In dit artikel, dat we op basis van een notitie voor de Regio Noord-Limburg hebben geschreven, leggen we uit wat er bij zo’n proces komt kijken.
Voorwaarden
Niet elk park is geschikt voor sanering door het tijdelijk huisvesten van buitenlandse werknemers, statushouders of spoedzoekers. Hieronder staan enkele belangrijke randvoorwaarden die bepalend zijn voor het al dan niet succesvol toepassen van dit model:
Frank Verkoijen
Daadkrachtig en kundig VvE bestuur (met mandaat van de leden)
Als het gaat om een ‘eigenarenpark’ is het belangrijk dat het bestuur van de Vereniging van Eigenaren (VvE) volledig achter het saneringsplan staat. Ze moeten mandaat hebben van alle leden van de vereniging. Met andere woorden: de leden (lees eigenaren) moeten erkennen dat sanering de beste of enige optie is voor het park. Dit kan moeilijk zijn, omdat ook hier tegenstrijdige belangen kunnen spelen. Bijvoorbeeld wanneer er eigenaren zijn die permanent op het park wonen.
Saneren als enige realistische optie
Het moet voor de eigenaren en de gemeente duidelijk zijn dat het park geen toeristische toekomst meer heeft. Dit geldt vooral voor parken met verouderde woningen die niet meer voldoen aan de wensen van de moderne consument. Door een analyse uit te voeren van de verschillende opties, moet worden aangetoond dat sanering de enige haalbare keuze is. Dit kan door verschillende toekomstscenario’s te schetsen en financieel door te rekenen. De financiële berekeningen van de benodigde investeringen (zoals in recreatiewoningen en voorzieningen) moeten worden gepresenteerd aan de eigenaren. Als uit de analyse blijkt welke investeringen nodig zijn om het park te revitaliseren, kan blijken dat saneren financieel aantrekkelijker is voor de eigenaren dan investeren.
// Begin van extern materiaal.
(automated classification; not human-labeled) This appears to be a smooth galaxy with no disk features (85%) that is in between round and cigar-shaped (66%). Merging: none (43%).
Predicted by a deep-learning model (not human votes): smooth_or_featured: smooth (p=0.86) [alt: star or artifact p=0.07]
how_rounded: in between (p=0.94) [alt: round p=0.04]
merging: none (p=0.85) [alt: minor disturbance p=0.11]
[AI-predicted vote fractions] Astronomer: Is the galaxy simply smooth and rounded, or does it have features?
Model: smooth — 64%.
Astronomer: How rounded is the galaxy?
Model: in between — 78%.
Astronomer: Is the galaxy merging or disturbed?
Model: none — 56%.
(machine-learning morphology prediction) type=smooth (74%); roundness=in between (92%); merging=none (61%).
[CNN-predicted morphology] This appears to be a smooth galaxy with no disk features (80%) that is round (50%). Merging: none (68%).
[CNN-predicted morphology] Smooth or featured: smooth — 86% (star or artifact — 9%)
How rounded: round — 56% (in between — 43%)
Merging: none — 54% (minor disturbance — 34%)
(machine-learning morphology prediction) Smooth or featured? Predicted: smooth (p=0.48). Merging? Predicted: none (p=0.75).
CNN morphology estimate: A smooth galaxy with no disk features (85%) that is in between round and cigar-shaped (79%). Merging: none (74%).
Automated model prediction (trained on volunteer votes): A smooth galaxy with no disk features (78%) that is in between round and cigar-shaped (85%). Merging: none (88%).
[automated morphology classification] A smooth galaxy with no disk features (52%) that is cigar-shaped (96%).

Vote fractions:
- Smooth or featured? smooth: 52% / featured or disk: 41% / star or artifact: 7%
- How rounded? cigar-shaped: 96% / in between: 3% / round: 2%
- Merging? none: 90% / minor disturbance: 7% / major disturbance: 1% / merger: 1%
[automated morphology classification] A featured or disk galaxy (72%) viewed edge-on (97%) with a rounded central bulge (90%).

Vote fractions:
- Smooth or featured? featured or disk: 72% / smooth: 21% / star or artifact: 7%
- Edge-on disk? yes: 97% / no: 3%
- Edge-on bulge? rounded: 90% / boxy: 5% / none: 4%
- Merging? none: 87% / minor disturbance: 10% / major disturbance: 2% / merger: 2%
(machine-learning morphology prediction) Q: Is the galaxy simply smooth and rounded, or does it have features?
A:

Aanpak bestaand strijdig gebruik
In de praktijk komt het vaak voor dat op parken al sprake is van ‘strijdig gebruik omgevingsplan’. Wanneer hier een verdienmodel aan gekoppeld is voor ‘eigen gewin’, is het belangrijk dat de gemeente handhaaft om dit gebruik tegen te gaan. Strijdig gebruik is bijvoorbeeld huisvesting van buitenlandse werknemers of permanente bewoning. Met ‘eigen gewin’ bedoelen we dat eigenaren inkomsten helemaal zelf gebruiken en niet meebetalen aan gezamenlijke centrumvoorzieningen of het saneren van het park.
Handhaving achter de hand
Als blijkt dat er te weinig voortgang wordt geboekt met het bestuur van de VvE of de eigenaren, is het van belang dat de gemeente aangeeft dat ze gaat handhaven. De ervaring leert dat, ondanks het feit dat het bestuur van de VvE van goede wil is, het vaak lastig blijkt alle eigenaren mee te krijgen in het saneringsmodel. Eigenaren houden vaak liever hun eigen verdienmodel in stand en gaan ervan uit dat de overheid toch niet gaat handhaven, want dat hebben ze in het verleden immers ook niet gedaan. Op het moment dat je als gemeente gaat handhaven, gaan steeds meer eigenaren mee in het saneringsmodel.
Koen van Polanen
Het model in een notendop
Hoe werkt dit in de praktijk? Het saneringsmodel is in theorie eenvoudig: door buitenlandse werknemers, statushouders of spoedzoekers langere tijd onder te brengen, kunnen er genoeg middelen worden gegenereerd om recreatiewoningen op te kopen en uiteindelijk te slopen. Hiervoor wordt een aparte organisatie opgericht die de woningen en eventueel de grond aankoopt. Gedurende het project wordt de koopsom afgelost met de inkomsten uit de huisvesting. Na afloop van het project worden de woningen gesloopt en kunnen de gronden opnieuw worden gebruikt.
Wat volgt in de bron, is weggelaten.